Сколько бы Тони ни кусал локти — делу, увы, не поможешь. Он удерживал столики в «Айви» как только мог долго, тем не менее попал-таки впросак. Теперь полушепотом беседует с кем-то по телефону. Голову наклонил низко, говорит почти себе в грудь. Когда он пытается что-то уладить, всегда ведет себя именно так. В этот раз, по-видимому, ничего не выходит — Тони непрерывно почесывает лоб. А минуту спустя кладет трубку и устремляет взгляд в пространство перед собой, видимо, напрягая мозги.
Лиз и Дженни прекращают разговор, и цветочница, взяв оранжевую композицию правой рукой и вазу с зелеными листьями — левой, идет в бар. Как только за ней закрываются стеклянные двери, в вестибюль вылетает Джино.

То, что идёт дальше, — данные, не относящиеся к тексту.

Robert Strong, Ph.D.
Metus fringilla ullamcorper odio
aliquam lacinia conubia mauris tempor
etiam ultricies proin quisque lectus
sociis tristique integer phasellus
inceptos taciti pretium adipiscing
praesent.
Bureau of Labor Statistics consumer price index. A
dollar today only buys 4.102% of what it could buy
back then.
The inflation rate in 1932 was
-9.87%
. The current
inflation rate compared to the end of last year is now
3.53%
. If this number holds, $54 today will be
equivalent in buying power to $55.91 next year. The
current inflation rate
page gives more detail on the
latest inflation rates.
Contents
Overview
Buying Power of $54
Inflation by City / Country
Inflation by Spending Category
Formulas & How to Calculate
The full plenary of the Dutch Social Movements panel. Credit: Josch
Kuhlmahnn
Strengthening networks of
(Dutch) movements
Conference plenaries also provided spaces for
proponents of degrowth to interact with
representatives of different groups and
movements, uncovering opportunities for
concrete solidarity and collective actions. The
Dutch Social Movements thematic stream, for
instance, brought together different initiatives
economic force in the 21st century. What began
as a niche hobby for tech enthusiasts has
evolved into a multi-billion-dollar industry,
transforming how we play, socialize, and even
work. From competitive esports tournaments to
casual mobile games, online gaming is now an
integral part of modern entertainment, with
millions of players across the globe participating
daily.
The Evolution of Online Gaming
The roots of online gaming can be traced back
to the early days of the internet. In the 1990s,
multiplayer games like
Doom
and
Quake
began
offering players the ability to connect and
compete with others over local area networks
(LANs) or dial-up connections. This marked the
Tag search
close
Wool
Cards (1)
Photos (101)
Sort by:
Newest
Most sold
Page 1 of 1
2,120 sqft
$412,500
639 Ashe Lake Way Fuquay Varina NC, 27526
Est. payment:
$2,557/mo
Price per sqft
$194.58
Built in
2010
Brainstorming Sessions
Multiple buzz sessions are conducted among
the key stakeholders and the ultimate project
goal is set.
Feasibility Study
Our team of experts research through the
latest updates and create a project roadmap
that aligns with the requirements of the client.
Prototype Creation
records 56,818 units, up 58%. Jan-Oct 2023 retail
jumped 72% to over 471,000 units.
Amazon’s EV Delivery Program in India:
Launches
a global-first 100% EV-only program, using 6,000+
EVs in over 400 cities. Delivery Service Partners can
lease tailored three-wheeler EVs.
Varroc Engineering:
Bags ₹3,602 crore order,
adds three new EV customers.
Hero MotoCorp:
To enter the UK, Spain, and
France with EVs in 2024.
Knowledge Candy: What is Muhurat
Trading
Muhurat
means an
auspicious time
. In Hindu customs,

— Мать твою! — Он подскакивает к стойке и в жутком отчаянии наваливается на нее грудью. — Знаете, — произносит он, закатывая глаза, — бывают случаи, когда не грех наложить на себя руки. Для меня денек именно такой. О Господи! Проклятый ревизор. Готов поспорить, сейчас он пересчитывает оливки! Одна, две, три… — Тонкими длинными пальцами он вынимает воображаемые оливки из воображаемой чашки.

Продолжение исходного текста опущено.